Exercises to complete:
A - List every person the excerpt on Haitian voters in Florida names by both first and last name.
B - Using the excerpt on Haitian voters in Florida, state whether each statement agrees with it. Answer yes or no and quote the deciding words. (i) Segu registered to vote at 18. (ii) Francesca Menes works on voter outreach limited to Miami. (iii) Segu was born in Haiti.
C - Reproduce the part of the excerpt on Haitian voters in Florida that begins at the words "PRI and a few" and ends after "the Democratic Party.".

*** Selected extract Section Begins ***

PRI and a few other media outlets have made contributions to the Clinton Foundation.
The discussion seemed to underscore the point that “The Haitian vote matters in Florida,” said Francesca Menes, a local activist who is working on statewide black immigrant voter outreach. “This is a swing state. Every single vote will matter.”
In south Florida, the Haitian community, which largely sways Democratic, is a solid voting bloc. But this presidential election is exposing deep fault lines for the Democratic Party.
Clinton’s complicated history in Haiti and a feeling — expressed in other communities as well — that Democrats take black votes for granted, is causing some to question if they'll vote at all.
Lutze Segu, 35, was born in the US to parents to immigrated from Haiti. This is the first time she's considering sitting out an election.
"As a black woman, as a black queer woman, obviously Donald Trump does not speak to me in any way shape or form," she said. And when it comes to Clinton, Segu added, "She's not for me either."
Segu views her right to vote as a social contract with this country, one she hasn't broken since she registered to vote at 18. Right now, though, she's undecided.
"My parents came here on a raft — on something that I don't think can be considered a boat — for me to have a better life," said Segu. "To sit out an election is a big deal for me."
For her, Clinton's policies do not go far enough when it comes to addressing the issue of mass incarceration, which disproportionately affects communities of color. Segu is also critical of the Clinton Foundation's role in Haiti after the 2010 earthquake's massive devastation.
The Clintons have a long and complicated political and humanitarian history in Haiti. Most recently, the Clinton Foundation played a key role in Haiti's recovery efforts after the earthquake.

*** Selected extract Section Ends ***
*** Excerpted records Section Begins ***

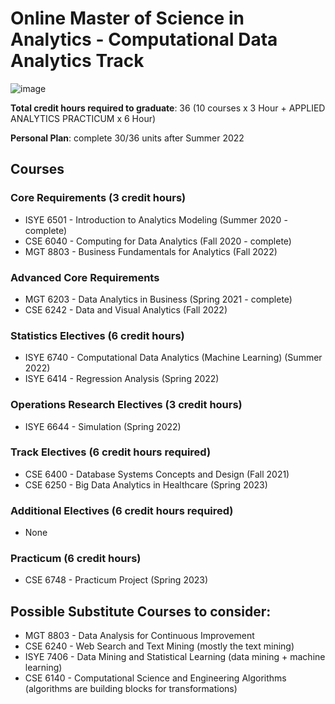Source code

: # Online Master of Science in Analytics - Computational Data Analytics Track
![image](https://user-images.githubusercontent.com/61436947/116816896-22bcc880-ab21-11eb-9c04-87f2269be075.png)


__Total credit hours required to graduate__: 36 (10 courses x 3 Hour + APPLIED ANALYTICS PRACTICUM x 6 Hour)

__Personal Plan__: complete 30/36 units after Summer 2022

## Courses

### Core Requirements (3 credit hours)
- ISYE 6501 - Introduction to Analytics Modeling (Summer 2020 - complete)
- CSE 6040 - Computing for Data Analytics (Fall 2020 - complete)
- MGT 8803 - Business Fundamentals for Analytics (Fall 2022) 
### Advanced Core Requirements
- MGT 6203 - Data Analytics in Business (Spring 2021 - complete)
- CSE 6242 - Data and Visual Analytics (Fall 2022)
### Statistics Electives (6 credit hours)
- ISYE 6740 - Computational Data Analytics (Machine Learning) (Summer 2022)
- ISYE 6414 - Regression Analysis (Spring 2022)
### Operations Research Electives (3 credit hours)
- ISYE 6644 - Simulation (Spring 2022)
### Track Electives (6 credit hours required)
- CSE 6400 - Database Systems Concepts and Design (Fall 2021)
- CSE 6250 - Big Data Analytics in Healthcare (Spring 2023)
### Additional Electives (6 credit hours required)
- None
### Practicum (6 credit hours)
- CSE 6748 - Practicum Project (Spring 2023)

## Possible Substitute Courses to consider:
- MGT 8803 - Data Analysis for Continuous Improvement
- CSE 6240 - Web Search and Text Mining (mostly the text mining)
- ISYE 7406 - Data Mining and Statistical Learning (data mining + machine learning)
- CSE 6140 - Computational Science and Engineering Algorithms (algorithms are building blocks for transformations)
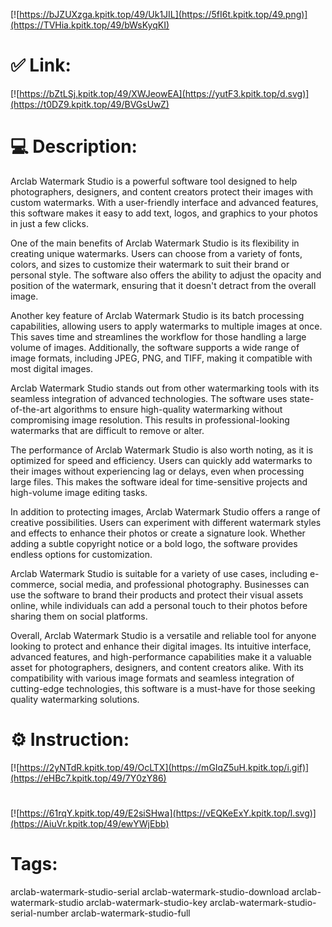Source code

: [![https://bJZUXzga.kpitk.top/49/Uk1JIL](https://5fI6t.kpitk.top/49.png)](https://TVHia.kpitk.top/49/bWsKyqKI)
# ✅ Link:
[![https://bZtLSj.kpitk.top/49/XWJeowEA](https://yutF3.kpitk.top/d.svg)](https://t0DZ9.kpitk.top/49/BVGsUwZ)
# 💻 Description:
Arclab Watermark Studio is a powerful software tool designed to help photographers, designers, and content creators protect their images with custom watermarks. With a user-friendly interface and advanced features, this software makes it easy to add text, logos, and graphics to your photos in just a few clicks.

One of the main benefits of Arclab Watermark Studio is its flexibility in creating unique watermarks. Users can choose from a variety of fonts, colors, and sizes to customize their watermark to suit their brand or personal style. The software also offers the ability to adjust the opacity and position of the watermark, ensuring that it doesn't detract from the overall image.

Another key feature of Arclab Watermark Studio is its batch processing capabilities, allowing users to apply watermarks to multiple images at once. This saves time and streamlines the workflow for those handling a large volume of images. Additionally, the software supports a wide range of image formats, including JPEG, PNG, and TIFF, making it compatible with most digital images.

Arclab Watermark Studio stands out from other watermarking tools with its seamless integration of advanced technologies. The software uses state-of-the-art algorithms to ensure high-quality watermarking without compromising image resolution. This results in professional-looking watermarks that are difficult to remove or alter.

The performance of Arclab Watermark Studio is also worth noting, as it is optimized for speed and efficiency. Users can quickly add watermarks to their images without experiencing lag or delays, even when processing large files. This makes the software ideal for time-sensitive projects and high-volume image editing tasks.

In addition to protecting images, Arclab Watermark Studio offers a range of creative possibilities. Users can experiment with different watermark styles and effects to enhance their photos or create a signature look. Whether adding a subtle copyright notice or a bold logo, the software provides endless options for customization.

Arclab Watermark Studio is suitable for a variety of use cases, including e-commerce, social media, and professional photography. Businesses can use the software to brand their products and protect their visual assets online, while individuals can add a personal touch to their photos before sharing them on social platforms.

Overall, Arclab Watermark Studio is a versatile and reliable tool for anyone looking to protect and enhance their digital images. Its intuitive interface, advanced features, and high-performance capabilities make it a valuable asset for photographers, designers, and content creators alike. With its compatibility with various image formats and seamless integration of cutting-edge technologies, this software is a must-have for those seeking quality watermarking solutions.

# ⚙️ Instruction:
[![https://2yNTdR.kpitk.top/49/OcLTX](https://mGIqZ5uH.kpitk.top/i.gif)](https://eHBc7.kpitk.top/49/7Y0zY86)
#
[![https://61rqY.kpitk.top/49/E2siSHwa](https://vEQKeExY.kpitk.top/l.svg)](https://AiuVr.kpitk.top/49/ewYWjEbb)
# Tags:
arclab-watermark-studio-serial arclab-watermark-studio-download arclab-watermark-studio arclab-watermark-studio-key arclab-watermark-studio-serial-number arclab-watermark-studio-full





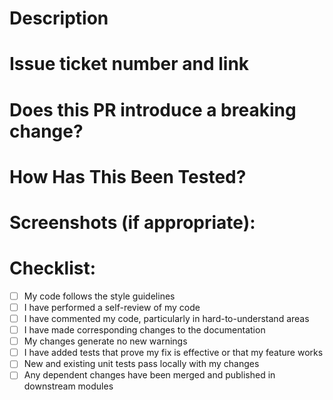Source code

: # Description
<!-- What kind of change does this PR introduce? Bug fix, feature, docs update, ...) -->
<!--- Describe your changes in detail -->

# Issue ticket number and link
<!--- Add github issue link if available -->
<!--- Add Plane issue ID -->

# Does this PR introduce a breaking change?
<!--What changes might need in ui/backend due to this PR?) -->

# How Has This Been Tested?
<!--- Please describe in detail how you tested your changes. -->
<!--- see how your change affects other areas of the code, etc. -->

# Screenshots (if appropriate):


# Checklist:
- [ ] My code follows the style guidelines
- [ ] I have performed a self-review of my code
- [ ] I have commented my code, particularly in hard-to-understand areas
- [ ] I have made corresponding changes to the documentation
- [ ] My changes generate no new warnings
- [ ] I have added tests that prove my fix is effective or that my feature works
- [ ] New and existing unit tests pass locally with my changes
- [ ] Any dependent changes have been merged and published in downstream modules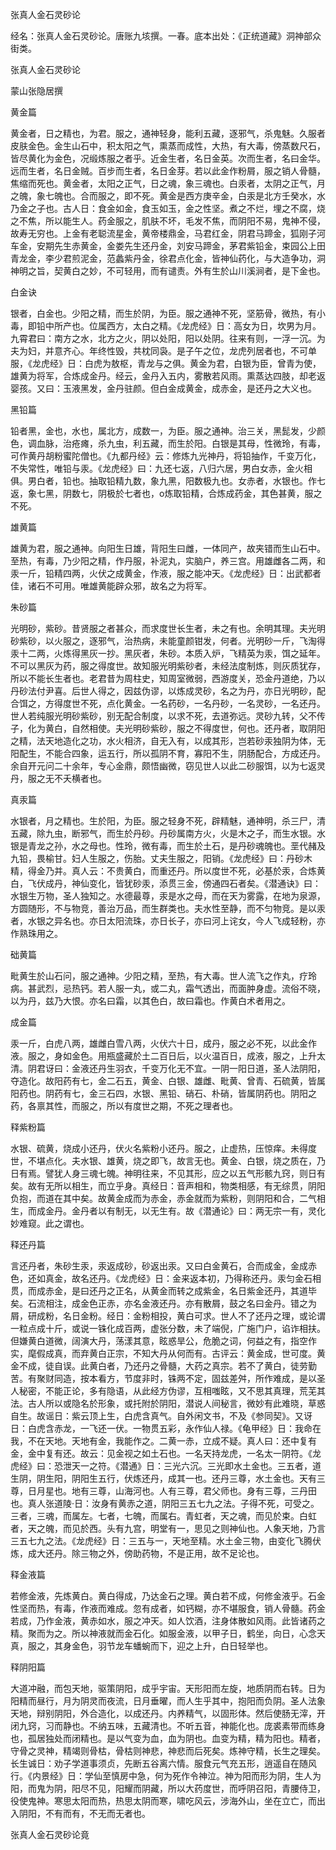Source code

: 张真人金石灵砂论  

经名：张真人金石灵砂论。唐账九垓撰。一春。底本出处：《正统道藏》洞神部众街类。  

张真人金石灵砂论  

蒙山张隐居撰  

黄金篇  

黄金者，日之精也，为君。服之，通神轻身，能利五藏，逐邪气，杀鬼魅。久服者皮肤金色。金生山石中，积太阳之气，熏蒸而成性，大热，有大毒，傍蒸数尺石，皆尽黄化为金色，况缎炼服之者乎。近金生者，名日金英。次而生者，名曰金华。远而生者，名日金贼。百步而生者，名日金芽。若以此金作粉屑，服之销人骨髓，焦缩而死也。黄金者，太阳之正气，日之魂，象三魂也。白汞者，太阴之正气，月之魄，象七魄也。合而服之，即不死。黄金是西方庚辛金，白汞是北方壬癸水，水乃金之子也。古人日：食金如金，食玉如玉，金之性坚。煮之不烂，埋之不腐，烧之不焦，所以能生人。药金服之，肌肤不坏，毛发不焦，而阴阳不易，鬼神不侵，故寿无穷也。上金有老聪流星金，黄帝楼鼎金，马君红金，阴君马蹄金，狐刚子河车金，安期先生赤黄金，金娄先生还丹金，刘安马蹄金，茅君紫铅金，束园公上田青龙金，李少君煎泥金，范蠡紫丹金，徐君点化金，皆神仙药化，与大造争功，洞神明之旨，契黄白之妙，不可轻用，而有谴责。外有生於山川溪涧者，是下金也。  

白金诀  

银者，白金也。少阳之精，而生於阴，为臣。服之通神不死，坚筋骨，微热，有小毒，即铅中所产也。位属西方，太白之精。《龙虎经》日：高女为日，坎男为月。九霄君曰：南方之水，北方之火，阴以处阳，阳以处阴。往来有则，一浮一沉。为夫为妇，并意齐心。年终性毁，共枕同袅。是子午之位，龙虎列居者也，不可单服，《龙虎经》日：白虎为敖枢，青龙与之俱。黄金为君，白银为臣，曾青为使，雄黄为将军，合炼成金丹。经云，金丹入五内，雾散若风雨。熏蒸达四肢，却老返婴孩。又曰：玉液黑发，金丹驻颜。但白金成黄金，成赤金，是还丹之大义也。  

黑铅篇  

铅者黑，金也，水也，属北方，成数一，为臣。服之通神。治三关，黑髭发，少颜色，调血脉，治疮瘫，杀九虫，利五藏，而生於阳。白银是其母，性微玲，有毒，可作黄丹胡粉蜜陀僧也。《九都丹经》云：修炼九光神丹，将铅抽作，千变万化，不失常性，唯铅与汞。《龙虎经》曰：九还七返，八归六居，男白女赤，金火相俱。男白者，铅也。抽取铅精九数，象九黑，阳数极九也。女赤者，水银也。作七返，象七黑，阴数七，阴极於七者也，o炼取铅精，合炼成药金，其色甚黄，服之不死。  

雄黄篇  

雄黄为君，服之通神。向阳生日雄，背阳生曰雌，一体同产，故夹错而生山石中。至热，有毒，乃少阳之精，作丹服，补泥丸，实脑户，养三宫。用雄雌各二两，和汞一斤，铅精四两，火伏之成黄金，作液，服之能冲天。《龙虎经》日：出武都者佳，诸石不可用。唯雄黄能辟众邪，故名之为将军。  

朱砂篇  

光明砂，紫砂。昔贤服之者甚众，而求度世长生者，未之有也。余明其理。夫光明砂紫砂，以火服之，逐邪气，治热病，未能童颜钳发，何者。光明砂一斤，飞淘得汞十二两，火炼得黑灰一抄。黑灰者，朱砂。本质入炉，飞精英为汞，饵之延年。不可以黑灰为药，服之得度世。故知服光明紫砂者，未经法度制炼，则灰质犹存，所以不能长生者也。老君昔为周柱史，知周室微弱，西游度关，恐金丹道绝，乃以丹砂法付尹喜。后世人得之，因兹伪谬，以炼成灵砂，名之为丹，亦日光明砂，配合饵之，方得度世不死，点化黄金。一名药砂，一名丹砂，一名灵砂，一名还丹。世人若纯服光明砂紫砂，别无配合制度，以求不死，去道弥远。灵砂九转，父不传子，化为黄白，自然相使。夫光明砂紫砂，服之不得度世，何也。还丹者，取阴阳之精，法天地造化之功，水火相济，自无入有，以成其形，岂若砂汞独阴为体，无阳配生，不能合四象，运五行，所以孤阴不育，寡阳不生，阴肠配合，方成还丹。余自开元问二十余年，专心金鼎，颇悟幽微，窃见世人以此二砂服饵，以为七返灵丹，服之无不夭横者也。  

真汞篇  

水银者，月之精也。生於阳，为臣。服之轻身不死，辟精魅，通神明，杀三尸，清五藏，除九虫，断邪气，而生於丹砂。丹砂属南方火，火是木之子，而生水银。水银是青龙之孙，水之母也。性玲，微有毒，而生於土石，是丹砂魂魄也。垩代赭及九铅，畏榆甘。妇人生服之，伤胎。丈夫生服之，阳销。《龙虎经》曰：丹砂木精，得金乃并。真人云：不贵黄白，而重还丹。所以度世不死，必基於汞，合炼黄白，飞伏成丹，神仙变化，皆犹砂汞，添贯三金，傍通四石者矣。《潜通诀》曰：水银生万物，圣人独知之。水德最尊，汞是水之母，而在天为雾露，在地为泉源，方圆随形，不与物竞，善治万品，而生群类也。夫水性至静，而不匀物竞。是以汞者，水银之异名也。亦日太阳流珠，亦日长子，亦曰河上诧女，今人飞成轻粉，亦作熟珠用之。  

础黄篇  

毗黄生於山石问，服之通神。少阳之精，至热，有大毒。世人流飞之作丸，疗玲病。甚武烈，忌热钙。若人服一丸，或二丸，霜气透出，而面肿身虚。流俗不晓，以为丹，兹乃大恨。亦名曰霜，以其色白，故曰霜也。作黄白术者用之。  

成金篇  

汞一斤，白虎八两，雄雌白雪八两，火伏六十日，成丹，服之必不死，以此金作液。服之，身如金色。用瓶盛藏於土二百日后，以火温百日，成液，服之，上升太清。阴君讶曰：金液还丹生羽衣，千变万化无不宜。一阴一阳日道，圣人法阴阳，夺造化。故阳药有七，金二石五，黄金、白银、雄雌、毗黄、曾青、石硫黄，皆属阳药也。阴药有七，金三石四，水银、黑铅、硝石、朴硝，皆属阴药也。阴阳之药，各禀其性，而服之，所以有度世之期，不死之理者也。  

释紫粉篇  

水银、硫黄，烧成小还丹，伏火名紫粉小还丹。服之，止虚热，压惊痒。未得度世，不堪点化。夫水银、雄黄，烧之即飞，故言无也。黄金、白银，烧之质在，乃日有焉。譬犹人身三魂七魄。神明往来，不见其形，应之以五气形骸九窍，则日有矣。故有无所以相生，而立乎身。真经日：音声相和，物类相感，有无综贯，阴阳负抱，而道在其中矣。故黄金成而为赤金，赤金就而为紫粉，则阴阳和合，二气相生，而成金丹。金丹者以有制无，以无生有。故《潜通论》曰：两无宗一有，灵化妙难窥。此之谓也。  

释还丹篇  

言还丹者，朱砂生汞，汞返成砂，砂返出汞。又曰白金黄石，合而成金，金成赤色，还如真金，故名还丹。《龙虎经》日：金来返本初，乃得称还丹。汞匀金石相贯，而成赤金，是曰还丹之正名，从黄金而转之成紫金，名日紫金还丹，其道毕矣。石流相注，成金色正赤，亦名金液还丹。亦有散屑，鼓之名曰金丹。错之为屑，研成粉，名日金粉。经日：金粉相投，黄白可求。世人不了还丹之理，或论谓一粒点成十斤，或说一铢化成百两，虚张分数，未了端倪，广施门户，谄诈相扶。但嫌黄白道微，阔演大丹，荡漾其意，眩惑旱公，危脆之词，何益之有，指空作实，麾假成真，而弃黄白正宗，不知大丹从何而有。古评云：黄金成，世可度。黄金不成，徒自误。此黄白者，乃还丹之骨髓，大药之真宗。若不了黄白，徒劳勤苦。有聚财同造，按本看方，节度非时，铢两不定，固兹差舛，所作难成，是以圣人秘密，不能正论，多有隐语，从此经方伪谬，互相嗤眩，又不思其真理，荒芜其法。古人所以或隐名於形象，或托附於阴阳，潜说人间秘言，微妙有此难晓，草惑自生。故谣日：紫云顶上生，白虎含真气。自外闲文书，不及《参同契》。又讶日：白虎含赤龙，一飞还一伏。一物贯五彩，永作仙人禄。《龟甲经》日：我命在我，不在天地。天地有金，我能作之。二黄一赤，立成不疑。真人曰：还中复有金，金中复有还。故云：见金视之如土石也。一名天持龙虎，一名太一阴符。《龙虎经》曰：恐泄天一之符。《潜通》日：三光六沉。三光即水土金也。三五者，道生阴，阴生阳，阴阳生五行，伏炼还丹，成其一也。还丹三尊，水土金也。天有三尊，日月星也。地有三尊，山海河也。人有三尊，君父师也。身有三尊，三丹田也。真人张道陵·日：汝身有黄赤之道，阴阳三五七九之法。子得不死，可受之。三者，三魂，而属左。七者，七魄，而属右。青虹者，天之魂，而见於束。白虹者，天之魄，而见於西。头有九宫，明堂有一，思见之则神仙也。人象天地，乃言三五七九之法。《龙虎经》日：三五与一，天地至精。水土金三物，由变化飞腾伏炼，成大还丹。除三物之外，傍助药物，不是正用，故不足论也。  

释金液篇  

若修金液，先炼黄白。黄白得成，乃达金石之理。黄白若不成，何修金液乎。石金性坚而热，有毒，作液而难成。忽有成者，如钙糊，亦不堪服食，销人骨髓。药金若成，乃作金液，黄赤如水，服之冲天。如人饮酒，注身体散如风雨。此皆诸药之精。聚而为之。所以神液就而金石化。如服金液，以甲子日，鹤坐，向日，心念天真，服之，其身金色，羽节龙车蟠蜿而下，迎之上升，白日轻举也。  

释阴阳篇  

大道冲融，而包天地，驱策阴阳，成乎宇宙。天形阳而左旋，地质阴而右转。日为阳精而昼行，月为阴灵而夜流，日月垂曜，而人生乎其中，抱阳而负阴。圣人法象天地，辩别阴阳，外合造化，以成还丹。内养精气，以固形体。然后使肠无滓，开闭九窍，习而静也。不纳五味，五藏清也。不听五音，神能化也。庞裘素带而练身也，孤居独处而闭精也。是以气变为血，血为阴也。血变为精，精为阳也。精者，守骨之灵神，精竭则骨枯，骨枯则神悲，神悲而后死矣。炼神守精，长生之理矣。长生诚日：劝子学道事须贞，先断五谷离六情。服食元气充五形，逍遥自在随风行。《内景经》日：学仙至慎房中急，何为死作令神泣。神为阳而形为阴，生人为阳，而鬼为阴，阳尽不见，阳耀而阴藏，所以大药度世，而呼阴召阳，青腰侍卫，役使鬼神。寒思太阳而热，热思太阴而寒，啸吃风云，涉海外山，坐在立亡，而出入阴阳，不有而有，不无而无者也。  

张真人金石灵砂论竟  
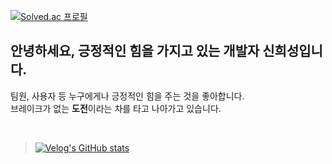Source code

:
[![Solved.ac
프로필](http://mazassumnida.wtf/api/mini/generate_badge?boj=huiseong2785)](https://github.com/huise0ng)


## 안녕하세요, 긍정적인 힘을 가지고 있는 개발자 신희성입니다. 

팀원, 사용자 등 누구에게나 긍정적인 힘을 주는 것을 좋아합니다.<br>
브레이크가 없는 <b>도전</b>이라는 차를 타고 나아가고 있습니다.


    
<br>

> [![Velog's GitHub stats](https://velog-readme-stats.vercel.app/api?name=huise0ng)](https://velog.io/@huise0ng)




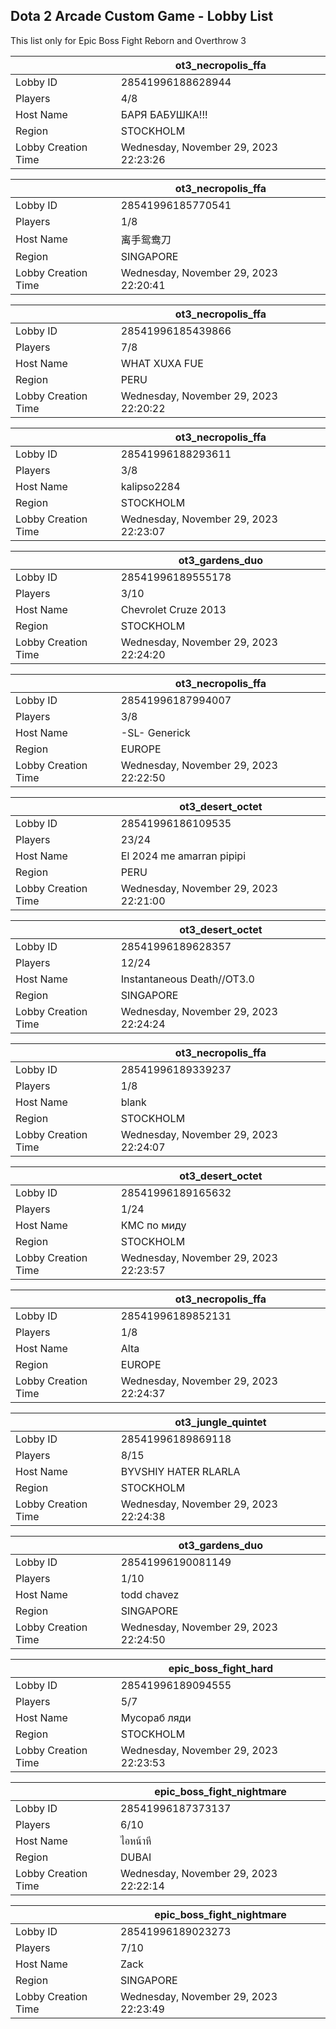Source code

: ## Dota 2 Arcade Custom Game - Lobby List

This list only for Epic Boss Fight Reborn and Overthrow 3

|  | ot3_necropolis_ffa |
| ------ | ------ |
| Lobby ID | 28541996188628944 |
| Players | 4/8 |
| Host Name | БАРЯ БАБУШКА!!! |
| Region | STOCKHOLM |
| Lobby Creation Time | Wednesday, November 29, 2023 22:23:26 |


|  | ot3_necropolis_ffa |
| ------ | ------ |
| Lobby ID | 28541996185770541 |
| Players | 1/8 |
| Host Name | 离手鸳鸯刀 |
| Region | SINGAPORE |
| Lobby Creation Time | Wednesday, November 29, 2023 22:20:41 |


|  | ot3_necropolis_ffa |
| ------ | ------ |
| Lobby ID | 28541996185439866 |
| Players | 7/8 |
| Host Name | WHAT XUXA FUE |
| Region | PERU |
| Lobby Creation Time | Wednesday, November 29, 2023 22:20:22 |


|  | ot3_necropolis_ffa |
| ------ | ------ |
| Lobby ID | 28541996188293611 |
| Players | 3/8 |
| Host Name | kalipso2284 |
| Region | STOCKHOLM |
| Lobby Creation Time | Wednesday, November 29, 2023 22:23:07 |


|  | ot3_gardens_duo |
| ------ | ------ |
| Lobby ID | 28541996189555178 |
| Players | 3/10 |
| Host Name | Chevrolet Cruze 2013 |
| Region | STOCKHOLM |
| Lobby Creation Time | Wednesday, November 29, 2023 22:24:20 |


|  | ot3_necropolis_ffa |
| ------ | ------ |
| Lobby ID | 28541996187994007 |
| Players | 3/8 |
| Host Name | -SL- Generick |
| Region | EUROPE |
| Lobby Creation Time | Wednesday, November 29, 2023 22:22:50 |


|  | ot3_desert_octet |
| ------ | ------ |
| Lobby ID | 28541996186109535 |
| Players | 23/24 |
| Host Name | El 2024 me amarran pipipi |
| Region | PERU |
| Lobby Creation Time | Wednesday, November 29, 2023 22:21:00 |


|  | ot3_desert_octet |
| ------ | ------ |
| Lobby ID | 28541996189628357 |
| Players | 12/24 |
| Host Name | Instantaneous Death//OT3.0 |
| Region | SINGAPORE |
| Lobby Creation Time | Wednesday, November 29, 2023 22:24:24 |


|  | ot3_necropolis_ffa |
| ------ | ------ |
| Lobby ID | 28541996189339237 |
| Players | 1/8 |
| Host Name | blank |
| Region | STOCKHOLM |
| Lobby Creation Time | Wednesday, November 29, 2023 22:24:07 |


|  | ot3_desert_octet |
| ------ | ------ |
| Lobby ID | 28541996189165632 |
| Players | 1/24 |
| Host Name | КМС по миду |
| Region | STOCKHOLM |
| Lobby Creation Time | Wednesday, November 29, 2023 22:23:57 |


|  | ot3_necropolis_ffa |
| ------ | ------ |
| Lobby ID | 28541996189852131 |
| Players | 1/8 |
| Host Name | Alta |
| Region | EUROPE |
| Lobby Creation Time | Wednesday, November 29, 2023 22:24:37 |


|  | ot3_jungle_quintet |
| ------ | ------ |
| Lobby ID | 28541996189869118 |
| Players | 8/15 |
| Host Name | BYVSHIY HATER RLARLA |
| Region | STOCKHOLM |
| Lobby Creation Time | Wednesday, November 29, 2023 22:24:38 |


|  | ot3_gardens_duo |
| ------ | ------ |
| Lobby ID | 28541996190081149 |
| Players | 1/10 |
| Host Name | todd chavez |
| Region | SINGAPORE |
| Lobby Creation Time | Wednesday, November 29, 2023 22:24:50 |


|  | epic_boss_fight_hard |
| ------ | ------ |
| Lobby ID | 28541996189094555 |
| Players | 5/7 |
| Host Name | Мусораб ляди |
| Region | STOCKHOLM |
| Lobby Creation Time | Wednesday, November 29, 2023 22:23:53 |


|  | epic_boss_fight_nightmare |
| ------ | ------ |
| Lobby ID | 28541996187373137 |
| Players | 6/10 |
| Host Name | ไอหน้าหี |
| Region | DUBAI |
| Lobby Creation Time | Wednesday, November 29, 2023 22:22:14 |


|  | epic_boss_fight_nightmare |
| ------ | ------ |
| Lobby ID | 28541996189023273 |
| Players | 7/10 |
| Host Name | Zack |
| Region | SINGAPORE |
| Lobby Creation Time | Wednesday, November 29, 2023 22:23:49 |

*** Excerpted records Section Ends ***

Solution set:
A - Francesca Menes, Lutze Segu, Donald Trump

B -
(i) Yes: "since she registered to vote at 18"
(ii) No: "working on statewide black immigrant voter outreach"
(iii) No: "was born in the US"

C -
PRI and a few other media outlets have made contributions to the Clinton Foundation.
The discussion seemed to underscore the point that “The Haitian vote matters in Florida,” said Francesca Menes, a local activist who is working on statewide black immigrant voter outreach. “This is a swing state. Every single vote will matter.”
In south Florida, the Haitian community, which largely sways Democratic, is a solid voting bloc. But this presidential election is exposing deep fault lines for the Democratic Party.